Hay un nuevo ecologismo de los ricos: lo importante no es mitigar el cambio climático, sino eliminar el riesgo climático para sus empresas
En un reciente congreso sobre “finanzas responsables” organizado por Financial Times, uno de los ponentes sorprendía a la audiencia con una presentación titulada “Por qué los inversores no deben preocuparse por el riesgo climático”. Era Stuart Kirk, jefe de Inversión Responsable de HSBC, el octavo banco más grande del mundo en número de activos y el segundo de Europa. En su intervención defendía la necesidad de una transición justa y el reto de innovar en los criterios ambientales, sociales y de gobernanza para guiar las “inversiones sostenibles”. Al mismo tiempo y sin romperse el traje, afirmaba que el PIB global va a seguir subiendo, que tonto el último y que no es preocupante si en unas décadas Miami está a 6 metros por debajo del nivel del mar, puesto que eso ya ocurre en Ámsterdam y es un lugar maravilloso.
Junto a las operaciones de subordinación financiera, este tipo de posiciones describen perfectamente el ecologismo de los ricos. Lo importante no es mitigar el cambio climático, sino eliminar el riesgo (privado) climático. La transición no es tanto un proceso ecológicamente necesario como un negocio que se debe acelerar. Es el ecologismo de los negacionistas con paguita y de estos nuevos CEO de Wall Street, cuya misión es la misma de siempre, pero llegan a los congresos en bicicleta y dominan el lenguaje de las ONG.

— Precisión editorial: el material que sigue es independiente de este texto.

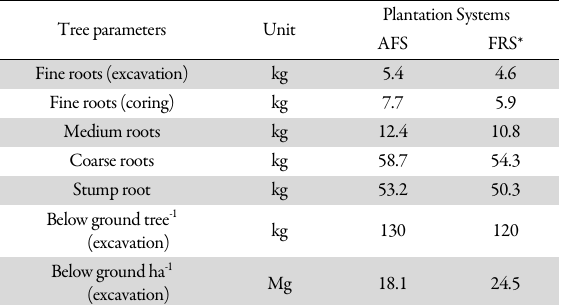
Table 1. Synthesis of the biomass results in Agroforestry (AFS) and Forestry (FRS) Plantations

Se dice que resultan preocupantes las posturas que aceptan actuar frente al cambio climático, pero que no parecen comprender su urgencia. Es el llamado retardismo climático, que algunos relacionan con el eslogan “Renovables sí, pero no así”. Sin embargo, hay quienes incluso siendo negacionistas quieren acelerar las inversiones en sectores clave de la transición. Su posición está anclada en garantizar el beneficio para sus clientes y accionistas. Para ellos, lo que manda es la urgencia del beneficio, que felizmente encajan con la urgencia climática. Una especie de “retardismo capitalista” que, con las contradicciones asumidas por algunas posiciones ecologistas, comparte con ellas el relato de que descarbonizar la economía es lo principal y lo demás es secundario. Hay que reconocer la audacia negociadora de los promotores de la solución capitalista a la crisis ecológica pero, sobre todo, una depurada habilidad para hacer coincidir el sentido común con el de su dinero.